# Where to buy good Shisha flavors???



## saima1215 (May 31, 2010)

Hi everyone! My husband and I normally enjoy smoking Shisha sometimes - even at home. I'm kind of getting tired of the Al Fakher brand. I've heard of some other brands (Starbuzz to be specific). Does anyone know where I can buy variety Shisha flavors from?


----------



## Elphaba (Jan 24, 2008)

There are masses of specialist shisha shops across town, each of which stocks a range of flavours and brands. My husband goes to one on the Beach Road.
-


----------



## saima1215 (May 31, 2010)

Well i've been to quite a few but the brands I see are Nakhla, Al Fakher, Layalina. They're all good but not the best.


----------



## newbie913 (Aug 31, 2010)

carrefour, smokers centre


----------



## Rutilius (Jan 22, 2011)

You do know how bad sisha is don't you? The greatest misconception is that the water filters the smoke! While you burn away 11 minutes of your life with each cigarette, with Shisha it is worse because in the shisha there’s no filter and you inhale more of the impurities with each breath.

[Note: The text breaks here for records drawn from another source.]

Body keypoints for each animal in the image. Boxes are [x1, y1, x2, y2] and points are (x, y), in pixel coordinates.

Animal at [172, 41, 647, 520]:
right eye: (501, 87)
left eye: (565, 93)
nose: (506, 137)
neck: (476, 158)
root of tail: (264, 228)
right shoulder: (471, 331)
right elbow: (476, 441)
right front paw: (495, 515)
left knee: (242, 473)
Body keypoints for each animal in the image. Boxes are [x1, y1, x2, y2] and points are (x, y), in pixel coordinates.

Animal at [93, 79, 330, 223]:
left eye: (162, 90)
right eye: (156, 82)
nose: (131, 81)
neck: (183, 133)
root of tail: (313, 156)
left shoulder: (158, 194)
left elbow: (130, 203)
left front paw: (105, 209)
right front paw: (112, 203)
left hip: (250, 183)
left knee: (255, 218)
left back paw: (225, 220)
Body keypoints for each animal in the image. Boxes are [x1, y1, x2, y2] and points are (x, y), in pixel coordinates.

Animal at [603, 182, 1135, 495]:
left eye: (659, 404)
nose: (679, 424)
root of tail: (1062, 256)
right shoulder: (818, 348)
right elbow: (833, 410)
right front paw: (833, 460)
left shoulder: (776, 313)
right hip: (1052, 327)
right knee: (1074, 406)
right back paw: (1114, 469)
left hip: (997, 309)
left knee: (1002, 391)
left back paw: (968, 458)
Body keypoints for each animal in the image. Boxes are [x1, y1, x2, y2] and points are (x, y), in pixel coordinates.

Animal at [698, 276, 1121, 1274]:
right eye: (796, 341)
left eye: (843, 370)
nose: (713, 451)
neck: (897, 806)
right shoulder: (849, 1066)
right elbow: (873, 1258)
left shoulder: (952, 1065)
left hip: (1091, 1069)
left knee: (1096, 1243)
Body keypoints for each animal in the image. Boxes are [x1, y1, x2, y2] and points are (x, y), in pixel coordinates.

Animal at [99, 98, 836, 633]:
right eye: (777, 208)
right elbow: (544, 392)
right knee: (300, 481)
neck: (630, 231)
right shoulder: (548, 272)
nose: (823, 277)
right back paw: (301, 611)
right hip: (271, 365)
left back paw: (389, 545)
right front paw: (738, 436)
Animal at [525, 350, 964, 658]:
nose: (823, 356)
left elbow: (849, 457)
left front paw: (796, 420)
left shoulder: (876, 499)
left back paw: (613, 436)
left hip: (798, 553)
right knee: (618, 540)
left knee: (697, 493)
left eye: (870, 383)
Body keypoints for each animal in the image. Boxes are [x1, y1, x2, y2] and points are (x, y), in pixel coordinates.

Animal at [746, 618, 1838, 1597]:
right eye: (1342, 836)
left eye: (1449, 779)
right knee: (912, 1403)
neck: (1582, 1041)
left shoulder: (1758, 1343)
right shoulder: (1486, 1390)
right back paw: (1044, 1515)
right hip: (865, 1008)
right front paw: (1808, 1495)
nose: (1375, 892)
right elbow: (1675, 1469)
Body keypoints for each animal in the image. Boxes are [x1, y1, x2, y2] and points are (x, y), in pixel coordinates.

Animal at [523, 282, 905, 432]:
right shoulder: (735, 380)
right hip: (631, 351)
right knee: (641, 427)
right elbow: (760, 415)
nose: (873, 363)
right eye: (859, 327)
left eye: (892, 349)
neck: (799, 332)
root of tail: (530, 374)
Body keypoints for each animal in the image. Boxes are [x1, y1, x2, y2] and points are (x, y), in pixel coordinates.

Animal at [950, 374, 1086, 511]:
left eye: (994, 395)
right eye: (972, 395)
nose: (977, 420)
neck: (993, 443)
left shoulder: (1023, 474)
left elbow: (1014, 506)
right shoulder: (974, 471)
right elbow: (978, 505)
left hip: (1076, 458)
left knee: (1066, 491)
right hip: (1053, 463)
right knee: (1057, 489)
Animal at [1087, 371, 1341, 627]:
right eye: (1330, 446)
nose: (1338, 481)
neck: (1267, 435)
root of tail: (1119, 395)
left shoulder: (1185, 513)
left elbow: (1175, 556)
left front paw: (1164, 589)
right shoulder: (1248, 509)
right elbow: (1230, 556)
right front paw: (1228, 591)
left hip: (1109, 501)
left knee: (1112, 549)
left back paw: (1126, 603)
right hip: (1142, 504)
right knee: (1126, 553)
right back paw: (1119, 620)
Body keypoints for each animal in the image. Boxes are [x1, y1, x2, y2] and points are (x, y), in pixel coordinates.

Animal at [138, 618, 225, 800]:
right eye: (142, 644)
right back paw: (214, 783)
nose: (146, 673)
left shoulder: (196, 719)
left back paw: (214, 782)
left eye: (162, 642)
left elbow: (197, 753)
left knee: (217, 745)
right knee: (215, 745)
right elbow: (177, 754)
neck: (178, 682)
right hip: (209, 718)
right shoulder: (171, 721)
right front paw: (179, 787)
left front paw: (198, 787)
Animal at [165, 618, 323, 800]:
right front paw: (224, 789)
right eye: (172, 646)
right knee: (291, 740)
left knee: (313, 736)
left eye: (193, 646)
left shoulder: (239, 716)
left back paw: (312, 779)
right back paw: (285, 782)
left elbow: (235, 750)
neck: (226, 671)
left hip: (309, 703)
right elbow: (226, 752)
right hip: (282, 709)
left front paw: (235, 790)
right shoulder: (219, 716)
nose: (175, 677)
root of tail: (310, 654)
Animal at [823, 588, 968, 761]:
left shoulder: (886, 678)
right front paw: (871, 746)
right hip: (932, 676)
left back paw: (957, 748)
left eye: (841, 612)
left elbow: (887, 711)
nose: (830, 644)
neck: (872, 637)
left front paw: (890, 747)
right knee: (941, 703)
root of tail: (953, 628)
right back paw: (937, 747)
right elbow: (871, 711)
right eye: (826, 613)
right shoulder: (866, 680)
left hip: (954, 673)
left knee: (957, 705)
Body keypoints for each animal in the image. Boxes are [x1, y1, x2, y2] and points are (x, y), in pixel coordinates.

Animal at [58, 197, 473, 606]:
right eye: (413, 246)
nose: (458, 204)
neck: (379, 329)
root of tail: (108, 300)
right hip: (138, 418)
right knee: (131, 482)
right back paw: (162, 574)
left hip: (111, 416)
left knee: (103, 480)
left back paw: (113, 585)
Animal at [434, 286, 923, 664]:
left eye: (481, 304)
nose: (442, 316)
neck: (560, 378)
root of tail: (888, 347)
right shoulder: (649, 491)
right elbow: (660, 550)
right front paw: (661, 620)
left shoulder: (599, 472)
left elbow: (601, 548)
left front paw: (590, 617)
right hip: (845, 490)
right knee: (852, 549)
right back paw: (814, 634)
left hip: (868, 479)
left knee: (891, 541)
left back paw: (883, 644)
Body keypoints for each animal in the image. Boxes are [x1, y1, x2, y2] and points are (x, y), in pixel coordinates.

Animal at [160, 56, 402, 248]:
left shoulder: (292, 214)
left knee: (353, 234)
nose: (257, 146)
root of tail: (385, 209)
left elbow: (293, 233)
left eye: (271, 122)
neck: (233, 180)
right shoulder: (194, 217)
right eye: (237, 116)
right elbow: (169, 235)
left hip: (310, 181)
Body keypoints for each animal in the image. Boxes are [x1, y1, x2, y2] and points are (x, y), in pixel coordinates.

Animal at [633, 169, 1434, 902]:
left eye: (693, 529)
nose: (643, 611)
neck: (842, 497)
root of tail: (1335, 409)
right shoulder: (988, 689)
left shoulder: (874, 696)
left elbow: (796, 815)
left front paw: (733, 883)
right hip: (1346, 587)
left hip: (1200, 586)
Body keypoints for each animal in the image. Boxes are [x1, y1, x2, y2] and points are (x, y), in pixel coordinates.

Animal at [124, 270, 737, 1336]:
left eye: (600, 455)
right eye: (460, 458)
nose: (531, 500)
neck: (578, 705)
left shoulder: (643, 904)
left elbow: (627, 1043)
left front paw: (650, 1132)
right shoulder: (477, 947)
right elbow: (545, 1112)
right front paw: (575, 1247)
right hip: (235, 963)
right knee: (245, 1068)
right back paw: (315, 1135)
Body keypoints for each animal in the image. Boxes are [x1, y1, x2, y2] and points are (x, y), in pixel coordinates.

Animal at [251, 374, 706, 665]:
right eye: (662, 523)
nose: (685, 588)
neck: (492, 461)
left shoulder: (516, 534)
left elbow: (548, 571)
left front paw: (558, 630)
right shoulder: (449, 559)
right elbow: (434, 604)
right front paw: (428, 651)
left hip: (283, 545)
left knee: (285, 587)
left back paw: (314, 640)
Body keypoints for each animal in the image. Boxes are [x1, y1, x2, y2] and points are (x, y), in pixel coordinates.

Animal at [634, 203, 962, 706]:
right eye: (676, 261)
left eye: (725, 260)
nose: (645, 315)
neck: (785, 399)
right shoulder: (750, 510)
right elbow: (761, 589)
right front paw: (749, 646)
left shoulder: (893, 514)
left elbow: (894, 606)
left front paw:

People tend to justify smoking shisha saying it bubbles through water and therefore isn’t as harmful. Bubbling of the water just reduces the temperature a little bit.

There are hidden dangers, too like getting addicted to the higher levels of nicotine in the shisha. We have an indication of how much nicotine there is in cigarettes, but in shisha we don’t really know how much nicotine there is because it’s so unregulated. It’s interesting, because the water that the shisha bubbles through makes it worse, because the water, combined with the humidity, makes the smoke from the shisha stay in your lungs longer.


----------



## Guest (Jan 31, 2011)

you can find them in Carrefour & spinney’s or at normal grocery shops .


----------